Björn Höcke appears in court yesterday. Credit: Getty

April 19, 2024 - 1:55pm

For most political organisations, it would be a major scandal if one of their leaders were on trial for using a Nazi slogan in the 21st century. Not so for Germany’s second most popular party, the Right-wing Alternative für Deutschland (AfD). One of its most prominent faces, Björn Höcke, arrived in court yesterday, accused of borrowing a campaign slogan from the Nazis’ SA stormtroopers. Yet the most pertinent question is not how far to the Right the AfD has drifted, but why this doesn’t seem to have harmed its electoral prospects.

There have been so many revelations about far-Right extremism in the AfD recently that the Höcke trial is struggling to make headline news in Germany. A report earlier this year made public that high-ranking AfD members had attended a meeting of neo-Nazi activists where a “master plan” was discussed that involved mass deportations from Germany should the party come to power. Large street protests followed, but neither they nor the report itself seemed to invalidate the AfD as a voting option for nearly a fifth of the German electorate.

The Höcke trial is also unlikely to shock voters away from the party, but it’s significant for the fact that the politician could face up to three years in prison. Later this year, there are European elections and regional elections in three of Germany’s 16 states: Brandenburg, Saxony and Thuringia. All three are in the former East Germany, where the AfD is currently polling as the strongest political party. Höcke himself is running to become Minister-President of Thuringia — a powerful position in Germany’s federal system that devolves areas such as education to the states.

So what Höcke will say and do in the course of this trial matters. Denying that he ever said the words Alles für Deutschland, or “Everything for Germany”, is difficult because the 2021 speech where he is accused of having used the slogan was public. He also knows, like every German, that the symbols of unconstitutional organisations are illegal in Germany, and that goes for swastikas as it does for Nazi phrases.

Alles für Deutschland was so central to the SA’s ideology that it was even engraved on its service daggers. Having moved in far-Right circles for years, Höcke will be well aware of that. He is also a trained history teacher. Yet he chose to claim ignorance, turning up in the courtroom with a history book under his arm, presumably to show that it doesn’t mention the SA phrase.

This strategy is interesting because it seems to indicate that the AfD is still trying to build respectability in the same way that other Right-wing figures such as Marine Le Pen have done to stretch their parties’ appeal into the centre of society.

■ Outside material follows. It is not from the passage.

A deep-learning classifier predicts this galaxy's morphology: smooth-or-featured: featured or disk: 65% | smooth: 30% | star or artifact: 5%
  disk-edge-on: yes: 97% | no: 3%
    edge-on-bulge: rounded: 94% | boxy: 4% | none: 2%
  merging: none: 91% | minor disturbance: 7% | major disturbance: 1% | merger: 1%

The AfD now chooses words such as “normal” and “conservative” to describe its positions. In his recent TV appearance, Höcke also tried his best to frame AfD policies in a way that took the hard-Right edge off of them.

But whether Höcke even needs to watch his language beyond ensuring that he stays out of prison is doubtful. The last few months have shown that AfD voters will not return to the political centre ground because party politicians are shown to embrace extreme positions. The established parties really ought to have strategies up their sleeves which go beyond banking on the “demasking” of the AfD. The truly shocking fact about the Höcke trial is not that someone regarded as a far-Right extremist by Germany’s domestic intelligence agency may actually be a far-Right extremist, but that he is still on track to win his election regardless.


Katja Hoyer is a German-British historian and writer. She is the author, most recently, of Beyond the Wall: East Germany, 1949-1990.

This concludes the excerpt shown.